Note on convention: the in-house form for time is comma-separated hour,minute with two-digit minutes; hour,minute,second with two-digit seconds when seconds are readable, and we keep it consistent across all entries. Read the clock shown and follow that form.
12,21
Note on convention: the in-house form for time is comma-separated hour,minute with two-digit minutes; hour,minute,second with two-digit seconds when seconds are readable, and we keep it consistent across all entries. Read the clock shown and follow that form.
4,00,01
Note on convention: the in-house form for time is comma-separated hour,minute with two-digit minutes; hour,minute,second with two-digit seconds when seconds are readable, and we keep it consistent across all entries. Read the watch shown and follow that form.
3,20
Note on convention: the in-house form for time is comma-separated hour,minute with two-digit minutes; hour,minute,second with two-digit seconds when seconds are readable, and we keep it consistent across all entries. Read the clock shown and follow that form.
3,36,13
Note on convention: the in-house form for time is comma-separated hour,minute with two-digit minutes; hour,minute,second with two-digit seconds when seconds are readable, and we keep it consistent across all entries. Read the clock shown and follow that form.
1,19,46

-- REQUEST --
Copy every one of the entries above word for word, with each line kept the same and in the same order.

-- EXPECTED ANSWER --
Note on convention: the in-house form for time is comma-separated hour,minute with two-digit minutes; hour,minute,second with two-digit seconds when seconds are readable, and we keep it consistent across all entries. Read the clock shown and follow that form.
12,21
Note on convention: the in-house form for time is comma-separated hour,minute with two-digit minutes; hour,minute,second with two-digit seconds when seconds are readable, and we keep it consistent across all entries. Read the clock shown and follow that form.
4,00,01
Note on convention: the in-house form for time is comma-separated hour,minute with two-digit minutes; hour,minute,second with two-digit seconds when seconds are readable, and we keep it consistent across all entries. Read the watch shown and follow that form.
3,20
Note on convention: the in-house form for time is comma-separated hour,minute with two-digit minutes; hour,minute,second with two-digit seconds when seconds are readable, and we keep it consistent across all entries. Read the clock shown and follow that form.
3,36,13
Note on convention: the in-house form for time is comma-separated hour,minute with two-digit minutes; hour,minute,second with two-digit seconds when seconds are readable, and we keep it consistent across all entries. Read the clock shown and follow that form.
1,19,46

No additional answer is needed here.